Shakespeare & Company

January 9 – March 8, 2009, Elayne P. Bernstein Theatre

Theresa Rebeck’s solo play, Bad Dates, is Shakespeare & Company’s first offering in its first winter season. There’s a lot to be grateful in this, and it goes beyond having an alternative to traveling to New York City or Boston in the winter weather for decent theatrical entertainment. Not that theater in the Berkshires disappears at the end of summer. In fact Williams’ Dialogue One Theatre Festival gave us a feast of solo theater back in November, but it is still a great thing to have activity at Shakespeare & Co. in the blasts of January, especially of this piquant and entertaining sort.

Elizabeth Aspenlieder has been with Shakespeare & Company for fourteen years. This past summer her touching, fully-rounded Bianca was one of the many high points of their excellent production of Othello. She has a great reputation for comedy, which was thoroughly borne out by her portrayal of Haley Walker, the divorced mother of a thirteen-year-old daughter, who moved to New York from Austin, Texas, took a job as a waitress, and showed such a good head for the restaurant business, the she soon became manager, when the Rumanian mafioso owner was packed off to prison. The action takes place at the beginning and end of a five-year period and consists of Haley’s monologues as she dresses for or reacts to a succession of bad dates. We meet her in her bedroom, which is decorated in an odd, mildly clashing assortment of warm colors, mostly oranges and reds. While she talks, she is usually trying on dresses to wear on her dates along with her enormous collection of shoes, many of which no longer fit her. The neverending changes keeps Ms. Aspenlieder constantly busy, as she shares her fears and frustrations with us, and tells us a string of painful and hilarious encounters with the opposite sex.

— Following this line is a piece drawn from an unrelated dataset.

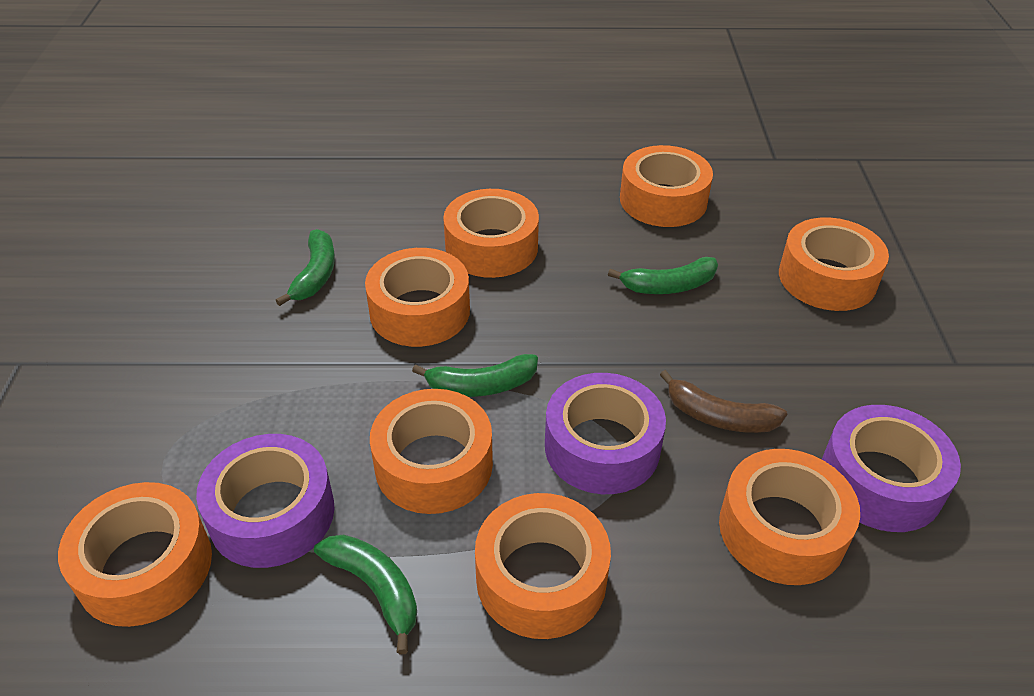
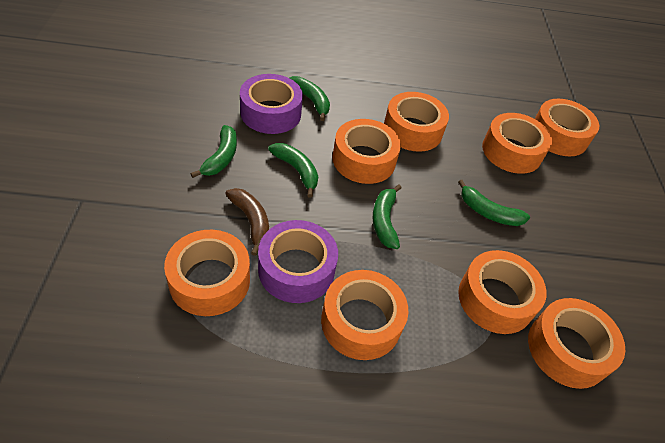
green banana: [275,229,335,306] [314,535,417,655] [412,354,538,397] [608,257,718,294] = 4 -> [190,125,237,178] [268,143,318,198] [290,76,330,121] [373,185,401,249] [458,180,530,226] = 5
purple tape: [196,434,335,568] [545,373,666,494] [822,405,961,532] = 3 -> [240,74,303,134] [258,220,338,303] = 2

Sometimes the room is scattered with shoes and shoeboxes, but some of these shoeboxes, we learn, contain things other than shoes, like Haley’s vibrator, or cash—lots of it.

Haley Walker has her foibles (not least her 600 pairs of shoes), but she is fundamentally an admirable person, in fact one of the more likable comic heroines I’ve seen in a while. Hard-working and smart, she is able to recognize a situation which allows her to apply her talents, make the most of the opportunity, and to be grateful for it. Her insecurities emerge in the sometimes grotesque combinations of tops, skirts, and shoes she devises. Her ex-husband is a loser who sells their car to buy a large quantity of pot. Haley put him behind her geographically. In her new life in New York she is cautious about returning to the dating scene, even put off it by some early disasters, which include an undiplomatic fellow who tells her she looks old and proves to be obsessed with his cholesterol and his bowels. These men are bad enough in themselves, but they also fail to appreciate Haley, who is attractive, intelligent, articulate, and knows good food and wine. What more could a man ask for?

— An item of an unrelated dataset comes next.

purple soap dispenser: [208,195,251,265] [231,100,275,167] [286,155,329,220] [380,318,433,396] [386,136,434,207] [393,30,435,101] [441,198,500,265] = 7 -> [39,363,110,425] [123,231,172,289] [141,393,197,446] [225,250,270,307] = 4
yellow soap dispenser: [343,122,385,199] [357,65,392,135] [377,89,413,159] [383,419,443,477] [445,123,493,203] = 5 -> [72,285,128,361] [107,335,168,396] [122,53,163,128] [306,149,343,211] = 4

Haley has a somewhat alcoholic girlfriend, who eventually becomes the bartender in her restaurant. One evening this friend takes her to a benefit dinner for a Buddhist publisher. In the seating arrangement at the al fresco affair, they are separated, and Haley is assigned to the “weirdo table,” where the conversation turns to communication with the insect world. There she meets a man, whom she somehow begins to find mildly attractive. This she attributes to her own desperation, and she dismissively calls him the “bug-man.” However, he has a way of coming back into her life. His spiritual inclinations also have a way of implying that many of the seemingly fortuitous events and encounters in Haley’s life are not entirely the work of chance.

The play is full of anecdote. There is even a strong narrative line, set energetically in motion by Haley’s constant trying-on of shoes and her story of how she made her first acquisitions in a discount shop in Austin. However, as a comedy of character, it’s really all about Haley.

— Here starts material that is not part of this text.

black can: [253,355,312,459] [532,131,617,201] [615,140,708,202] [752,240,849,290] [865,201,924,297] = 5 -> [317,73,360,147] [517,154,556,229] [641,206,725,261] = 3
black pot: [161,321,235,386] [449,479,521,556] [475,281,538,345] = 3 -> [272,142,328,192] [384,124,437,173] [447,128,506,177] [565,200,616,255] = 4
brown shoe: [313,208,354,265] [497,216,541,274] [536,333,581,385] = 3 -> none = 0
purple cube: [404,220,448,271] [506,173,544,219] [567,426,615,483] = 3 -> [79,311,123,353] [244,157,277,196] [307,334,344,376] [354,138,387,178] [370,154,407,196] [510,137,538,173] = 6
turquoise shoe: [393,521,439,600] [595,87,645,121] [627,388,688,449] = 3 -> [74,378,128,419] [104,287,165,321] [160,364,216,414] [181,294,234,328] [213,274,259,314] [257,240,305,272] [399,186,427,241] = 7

The author, Theresa Rebeck, is one of the more often produced playwrights of her generation. Her latest play, The Understudy, was a great success at the Williamstown Theatre Festival this past summer. She has written not only plays, but novels, screenplays, and teleplays. I remember her Harriet the Spy as one of the brighter moments in my days of juvenile movie-going, before my youngest son acquired his taste for Noel Coward and Billy Wilder. The Understudy showed some hints of Rebeck’s background in writing for television, which came across as just a hint of sit-com humor. Bad Dates, on the other hand, struck me as a stage work through and through. As I reflected on it, it occurred to me that this impression had more to do with Adrianne Krstansky’s direction and Elizabeth Aspenlieder’s own, thoroughly theatrical technique. In fact this production admirably revealed what a fine craftsman she is. From the beginning, she showed a firm control of pacing, both in her physical routines and in her delivery of Haley’s dismal narratives and her sharp, genuinely witty jokes. Her tempo was a trifle deliberate, focusing our attention on every detail and making sure nothing got lost. This was perfectly suited to the rhythms of the scenes and Haley’s speech—which, I should note, is free from a Texas accent—as well as the shallow but broad space of the Bernstein Theatre. Of course that’s part of Haley’s style as well: a seasoned communicator from her restaurant work, she wants us—whoever we are—to understand her situation. This becomes especially important towards the end of the play, when Haley explains the decisions which threaten to land her in deep trouble.

Between Dialogue One and the Williamstown Theatre Festival, where Campbell Scott played in Ronan Noone’s The Atheist, I’ve been immersed in solo theater over the past year, and most of the plays, especially the Williamstown student performances, have tended to be intense and existential. Bad Dates is in itself more relaxed and devoted to entertaining the audience than most examples of this ambitious genre, but it didn’t really feel like one-person theater, and that was a good thing in this case. Sitting in the audience was more like a transformation into some airy being—or the proverbial fly on the wall—so that we could be present in Haley’s bedroom and listen sympathetically to her vicissitudes. In spite of Aspenlieder’s impressive craft, she also seemed thoroughly natural, and we could respond to Haley as if she were a real person. In addition to us, she communicates with her invisible—and indifferent—daughter, and her gay brother, who, over the phone, offers companionship, but no usable practical advice. Haley has to go it alone, suffering her pains and gaining wisdom—alone.